Soyabean futures at the Chicago Board of Trade sank on Friday with the spot contract closing below $5 for the first time in 2-1/2 years, traders said. The market was under pressure most of the week amid prospects for a huge South American crop and importers beginning to switch their business to Brazil and Argentina from the United States as the South American harvest progresses. There also was talk of an ample supply of old-crop Argentina soyabeans was finding its way into marketing channels this week.
A quiet US cash market as fresh export demand was thin ahead of the Asian Lunar New Year next week added to the bearish sentiment. Brazilian markets will be closed next week for the Carnival holiday.
"The ongoing bearish fundamentals, while they're getting pretty stale, seem to be dominating the price action," said Anne Frick, an oilseed analyst with Prudential Securities, referring to the record large US 2004 soya harvest and outlooks for a huge South American crop.
March soyabeans closed 2-1/2 cents lower at $4.99-1/2 per bushel, slipping to a contract low of $4.98-1/2 earlier.
"I thought that an average projection for a harvest low based on action in similar years would be $4.95 to $4.98 - we're sort of there. I don't know how much more downside potential there is," Frick added.
Mostly favorable South American crop weather was bearish. Showers were forecast to move through soya fields in southern Brazil over the weekend.

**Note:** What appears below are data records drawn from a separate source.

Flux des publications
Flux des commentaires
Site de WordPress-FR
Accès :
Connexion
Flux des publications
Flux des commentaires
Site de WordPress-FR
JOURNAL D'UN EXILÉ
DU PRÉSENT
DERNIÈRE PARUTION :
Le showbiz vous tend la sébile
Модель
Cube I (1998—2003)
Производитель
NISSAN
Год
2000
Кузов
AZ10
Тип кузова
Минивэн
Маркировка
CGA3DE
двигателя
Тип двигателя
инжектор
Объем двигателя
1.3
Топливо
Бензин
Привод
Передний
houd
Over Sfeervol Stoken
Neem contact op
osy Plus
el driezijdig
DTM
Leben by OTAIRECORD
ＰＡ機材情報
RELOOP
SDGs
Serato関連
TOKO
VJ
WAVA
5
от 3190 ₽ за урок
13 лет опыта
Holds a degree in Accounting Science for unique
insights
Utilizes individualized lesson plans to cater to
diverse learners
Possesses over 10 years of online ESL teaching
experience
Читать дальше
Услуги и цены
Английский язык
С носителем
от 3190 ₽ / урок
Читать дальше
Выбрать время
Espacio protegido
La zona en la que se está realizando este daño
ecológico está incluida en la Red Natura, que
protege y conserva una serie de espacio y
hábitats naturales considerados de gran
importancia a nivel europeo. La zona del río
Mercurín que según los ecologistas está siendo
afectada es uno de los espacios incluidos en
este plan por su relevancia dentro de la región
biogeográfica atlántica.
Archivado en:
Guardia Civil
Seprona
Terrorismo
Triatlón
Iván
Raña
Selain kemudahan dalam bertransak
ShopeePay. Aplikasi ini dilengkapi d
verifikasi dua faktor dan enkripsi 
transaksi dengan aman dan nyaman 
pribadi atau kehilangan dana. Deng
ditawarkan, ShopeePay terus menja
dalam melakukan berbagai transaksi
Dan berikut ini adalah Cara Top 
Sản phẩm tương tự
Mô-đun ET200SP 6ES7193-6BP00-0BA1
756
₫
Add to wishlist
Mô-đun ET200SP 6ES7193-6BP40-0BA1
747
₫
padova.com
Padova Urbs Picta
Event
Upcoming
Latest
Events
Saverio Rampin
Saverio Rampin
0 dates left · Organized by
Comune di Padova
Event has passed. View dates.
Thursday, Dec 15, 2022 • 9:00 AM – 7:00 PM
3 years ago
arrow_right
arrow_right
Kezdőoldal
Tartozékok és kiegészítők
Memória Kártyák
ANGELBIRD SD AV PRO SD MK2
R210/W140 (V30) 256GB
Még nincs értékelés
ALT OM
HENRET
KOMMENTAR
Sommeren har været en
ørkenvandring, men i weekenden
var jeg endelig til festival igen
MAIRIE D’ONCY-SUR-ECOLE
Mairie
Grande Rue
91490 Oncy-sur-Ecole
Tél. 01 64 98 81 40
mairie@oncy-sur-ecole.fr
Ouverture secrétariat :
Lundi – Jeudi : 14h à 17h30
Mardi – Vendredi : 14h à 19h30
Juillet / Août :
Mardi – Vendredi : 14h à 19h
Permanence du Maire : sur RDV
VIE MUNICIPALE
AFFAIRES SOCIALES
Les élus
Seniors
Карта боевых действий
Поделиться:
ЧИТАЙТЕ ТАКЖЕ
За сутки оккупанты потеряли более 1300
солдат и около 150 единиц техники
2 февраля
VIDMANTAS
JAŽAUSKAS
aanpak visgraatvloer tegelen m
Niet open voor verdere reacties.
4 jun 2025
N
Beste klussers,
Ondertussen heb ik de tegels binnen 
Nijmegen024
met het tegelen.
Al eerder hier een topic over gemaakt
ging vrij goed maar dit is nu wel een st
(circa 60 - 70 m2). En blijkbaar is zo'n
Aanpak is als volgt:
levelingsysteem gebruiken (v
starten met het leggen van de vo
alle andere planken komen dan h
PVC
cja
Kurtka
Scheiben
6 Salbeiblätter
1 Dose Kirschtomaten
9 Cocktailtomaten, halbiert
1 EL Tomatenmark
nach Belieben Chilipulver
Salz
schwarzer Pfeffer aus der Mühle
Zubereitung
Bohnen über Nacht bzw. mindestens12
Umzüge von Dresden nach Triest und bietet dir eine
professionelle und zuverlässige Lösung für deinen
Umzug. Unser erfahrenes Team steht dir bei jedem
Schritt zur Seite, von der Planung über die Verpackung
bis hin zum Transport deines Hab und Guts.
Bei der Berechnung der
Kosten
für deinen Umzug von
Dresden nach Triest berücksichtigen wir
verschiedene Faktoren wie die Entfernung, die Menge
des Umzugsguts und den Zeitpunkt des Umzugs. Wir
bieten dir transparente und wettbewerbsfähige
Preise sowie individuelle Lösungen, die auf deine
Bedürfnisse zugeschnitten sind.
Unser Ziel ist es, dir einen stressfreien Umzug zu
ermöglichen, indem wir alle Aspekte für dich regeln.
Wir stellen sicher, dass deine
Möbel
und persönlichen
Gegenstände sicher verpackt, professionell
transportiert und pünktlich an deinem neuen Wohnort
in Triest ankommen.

But Brazil's No. 3 soya state, Rio Grande do Sul, was dry on Thursday, with conditions expected to remain dry over the next seven days. That state benefited from rain this week but was still on the dry side.
Argentina soya country was expected to get showers Monday through Wednesday.
Basis bids were weaker in the western US Midwest, where country movement has picked up, while bids were mostly steady in the east.
CIF soyabeans at the US Gulf weakened by midday, with fresh export demand quiet.
Futures volume was light amid quiet cash markets, floor traders said. Funds sold roughly 2,000-2,500 lots, while commercials were net buyers of about 1,000 contracts - taking advantage of the day's weakness to price soyabeans. Cargill Inc, FC Stone and Bunge each bought at least 200 March.
Most of the trade was in spreading as firms continued to roll their March positions before first notice day of deliveries on February 28.
UBS Warburg was featured spreading 1,400 March/July.
Soyameal futures closed weaker, following soyabeans, with contract lows made in all months. Steady to weaker US cash soyameal markets also pressured futures amid scattered soyabean sales this week.
March soyameal closed $1.90 lower at $148.80 per ton. The back months were 70 cents to $2 lower.
The soyaoil market closed firm trying to recover from its series of contract lows over the past month. This week's dip below 19 cents in March sparked commercial pricing on Friday. They net bought about 1,500 contracts. Funds were net sellers of roughly 1,000 contracts.
March soyaoil closed 0.18 cent higher at 19.04 cents. The deferreds settled 0.02 to 0.15 firmer.